Monday, March 6, 2017

Book Review: Strengths Based Leadership



I recently finished a book lent to me by a friend, Strengths Based Leadership by Tom Rath and Barry Conchie from the Gallup Press.

It has strong data-based analyses of what makes a leader Great, a Team exceptional, and a break-down on why it is that people follow.

Here are four things that I got out of the book.

1.) 4 Domains of Leadership Strength

Those are Executing, Influencing, Relationship Building, and Strategic Thinking. The moment I read this, I immediately made a prediction that I would be mostly a Strategic Thinking leader with maybe a little Influencing thrown in. As it turned out after I took the Strengthsfinder 2.0 Test, my top 5 Leadership Skills are:


Strategic Thinking:
   Input
   Analytical
   Intellection
   Learner

Influential:
   Competition

2.) Individuals need not be well rounded, but teams do.

This is self explanatory, I've always known that my natural inclination to want to fill up a team with a bunch of stat-nerds and math-geeks is potentially self-destructive.

3.) Members of strong teams are as committed to their personal lives as they are their professional lives.

Some individuals have the impression that as long as you work hard you can be lazy at home and live a good life. Alternatively, they view their work as a chore that sucks the energy out of them and so when their attention is brought to their personal lives, their own mindset hamstrings their ability to live with natural happiness. Mindset is everything.

4.) Followers Four Basic Needs

Trust, Compassion, Stability, Hope.
I tend to think of how other people act unempathetically due to my high IQ. I am socially awkward in any type of new or unpracticed situation. That being said, having large statistical studies to understand what drives followers is useful to someone like myself. 

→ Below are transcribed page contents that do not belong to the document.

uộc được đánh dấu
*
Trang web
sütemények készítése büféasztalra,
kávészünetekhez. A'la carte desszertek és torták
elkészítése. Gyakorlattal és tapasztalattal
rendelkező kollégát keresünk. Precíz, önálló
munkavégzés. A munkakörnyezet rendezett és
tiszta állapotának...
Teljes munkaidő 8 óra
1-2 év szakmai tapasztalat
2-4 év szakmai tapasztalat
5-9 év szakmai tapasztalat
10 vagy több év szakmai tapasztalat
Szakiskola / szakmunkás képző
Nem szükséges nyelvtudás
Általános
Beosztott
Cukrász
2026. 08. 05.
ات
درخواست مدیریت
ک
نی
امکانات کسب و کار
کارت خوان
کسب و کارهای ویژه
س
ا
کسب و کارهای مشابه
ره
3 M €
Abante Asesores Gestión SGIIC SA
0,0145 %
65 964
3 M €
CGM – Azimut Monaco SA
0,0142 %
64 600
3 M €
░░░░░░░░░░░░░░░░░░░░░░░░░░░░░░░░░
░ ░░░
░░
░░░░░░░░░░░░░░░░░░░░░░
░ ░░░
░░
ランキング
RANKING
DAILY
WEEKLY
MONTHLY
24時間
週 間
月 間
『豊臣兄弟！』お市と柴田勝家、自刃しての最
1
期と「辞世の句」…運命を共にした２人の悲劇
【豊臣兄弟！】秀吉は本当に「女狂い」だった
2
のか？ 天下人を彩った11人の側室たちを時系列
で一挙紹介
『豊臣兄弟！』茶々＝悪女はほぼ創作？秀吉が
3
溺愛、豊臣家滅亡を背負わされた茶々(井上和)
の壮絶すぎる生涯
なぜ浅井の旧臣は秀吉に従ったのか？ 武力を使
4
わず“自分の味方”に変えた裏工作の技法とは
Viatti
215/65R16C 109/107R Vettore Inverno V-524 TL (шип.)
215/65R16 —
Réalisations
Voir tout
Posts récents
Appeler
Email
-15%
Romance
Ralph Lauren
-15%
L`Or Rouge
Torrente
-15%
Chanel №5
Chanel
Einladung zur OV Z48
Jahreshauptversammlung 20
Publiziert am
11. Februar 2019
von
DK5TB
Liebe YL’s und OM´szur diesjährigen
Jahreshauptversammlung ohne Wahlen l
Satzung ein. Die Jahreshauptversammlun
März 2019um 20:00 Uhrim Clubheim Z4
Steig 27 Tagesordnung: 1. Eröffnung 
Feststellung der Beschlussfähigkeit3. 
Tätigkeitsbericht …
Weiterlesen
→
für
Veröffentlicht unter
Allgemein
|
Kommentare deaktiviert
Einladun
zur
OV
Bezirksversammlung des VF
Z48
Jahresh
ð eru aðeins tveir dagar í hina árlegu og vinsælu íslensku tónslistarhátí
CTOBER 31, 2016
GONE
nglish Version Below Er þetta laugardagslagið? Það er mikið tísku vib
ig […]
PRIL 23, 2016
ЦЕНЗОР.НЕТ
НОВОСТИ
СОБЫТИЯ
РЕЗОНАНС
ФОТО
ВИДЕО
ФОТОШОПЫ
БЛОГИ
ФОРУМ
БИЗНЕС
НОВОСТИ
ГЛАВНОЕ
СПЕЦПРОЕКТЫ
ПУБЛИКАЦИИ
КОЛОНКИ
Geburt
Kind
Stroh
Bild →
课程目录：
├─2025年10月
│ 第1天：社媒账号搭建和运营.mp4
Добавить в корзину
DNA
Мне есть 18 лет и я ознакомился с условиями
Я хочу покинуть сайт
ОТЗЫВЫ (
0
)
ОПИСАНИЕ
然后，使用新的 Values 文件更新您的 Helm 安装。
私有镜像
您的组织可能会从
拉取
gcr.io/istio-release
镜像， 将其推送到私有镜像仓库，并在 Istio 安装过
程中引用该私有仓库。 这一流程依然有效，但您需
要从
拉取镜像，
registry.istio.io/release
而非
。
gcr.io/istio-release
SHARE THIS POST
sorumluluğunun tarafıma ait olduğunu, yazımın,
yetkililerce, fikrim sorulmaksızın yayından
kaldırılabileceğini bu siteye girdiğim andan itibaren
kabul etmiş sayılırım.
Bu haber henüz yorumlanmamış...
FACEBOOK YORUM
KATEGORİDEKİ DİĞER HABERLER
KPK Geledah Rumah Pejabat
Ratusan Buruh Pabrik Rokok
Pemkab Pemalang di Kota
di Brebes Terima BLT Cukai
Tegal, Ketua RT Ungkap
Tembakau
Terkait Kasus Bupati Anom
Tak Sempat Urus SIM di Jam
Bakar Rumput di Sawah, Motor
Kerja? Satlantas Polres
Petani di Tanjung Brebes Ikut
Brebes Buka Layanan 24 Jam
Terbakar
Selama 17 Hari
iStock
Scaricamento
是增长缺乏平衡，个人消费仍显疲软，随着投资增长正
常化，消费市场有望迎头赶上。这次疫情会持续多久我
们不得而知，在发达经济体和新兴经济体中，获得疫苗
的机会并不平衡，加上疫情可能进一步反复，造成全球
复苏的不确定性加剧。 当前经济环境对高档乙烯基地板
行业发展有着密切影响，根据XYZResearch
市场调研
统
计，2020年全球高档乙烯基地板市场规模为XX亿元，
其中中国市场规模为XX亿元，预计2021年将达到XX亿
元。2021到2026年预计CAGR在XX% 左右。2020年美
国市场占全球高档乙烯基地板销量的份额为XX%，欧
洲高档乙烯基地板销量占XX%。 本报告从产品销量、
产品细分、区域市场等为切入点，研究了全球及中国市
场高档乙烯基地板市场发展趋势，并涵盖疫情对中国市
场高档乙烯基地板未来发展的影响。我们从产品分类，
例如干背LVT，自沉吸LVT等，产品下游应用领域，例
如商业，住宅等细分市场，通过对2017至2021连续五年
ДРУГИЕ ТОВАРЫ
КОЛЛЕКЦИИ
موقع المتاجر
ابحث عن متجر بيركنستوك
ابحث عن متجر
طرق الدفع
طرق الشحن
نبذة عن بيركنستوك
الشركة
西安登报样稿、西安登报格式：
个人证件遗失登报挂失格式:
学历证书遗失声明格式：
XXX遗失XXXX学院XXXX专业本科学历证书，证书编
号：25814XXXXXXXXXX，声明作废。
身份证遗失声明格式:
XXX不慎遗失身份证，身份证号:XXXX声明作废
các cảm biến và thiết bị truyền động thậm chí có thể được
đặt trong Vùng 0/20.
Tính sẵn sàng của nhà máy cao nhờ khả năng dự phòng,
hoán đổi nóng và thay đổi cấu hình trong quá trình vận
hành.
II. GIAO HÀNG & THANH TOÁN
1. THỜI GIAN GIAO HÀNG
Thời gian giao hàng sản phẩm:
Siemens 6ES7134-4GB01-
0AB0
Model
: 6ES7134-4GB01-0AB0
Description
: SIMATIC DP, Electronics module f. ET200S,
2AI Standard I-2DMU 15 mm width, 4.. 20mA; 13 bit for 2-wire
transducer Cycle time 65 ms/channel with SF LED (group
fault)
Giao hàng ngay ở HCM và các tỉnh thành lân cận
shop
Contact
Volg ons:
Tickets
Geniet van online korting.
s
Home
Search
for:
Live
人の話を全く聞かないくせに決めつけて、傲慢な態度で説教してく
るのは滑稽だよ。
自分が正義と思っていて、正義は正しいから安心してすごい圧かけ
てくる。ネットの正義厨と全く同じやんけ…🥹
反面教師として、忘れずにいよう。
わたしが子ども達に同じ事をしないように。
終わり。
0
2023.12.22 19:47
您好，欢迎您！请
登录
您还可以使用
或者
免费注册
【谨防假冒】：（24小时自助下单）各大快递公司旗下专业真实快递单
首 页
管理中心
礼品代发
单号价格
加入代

I would rate this book an arbitrary:
B

The book is incredibly data-driven and fact-based, but it lacks any kind of emotional drive to action and their example stories of successful people who used their Strengthsfinder strengths wasn't a very compelling persuasion attempt. I was disappointing to find that there was only about 100 pages of actually book material, despite the book being about 300 pages. The rest of the book was mostly explanations, data, research, and references. It would have been more fitting to fit all of this information into a more compact paper and release it into the community that way. But hey, Money has got to be made somehow.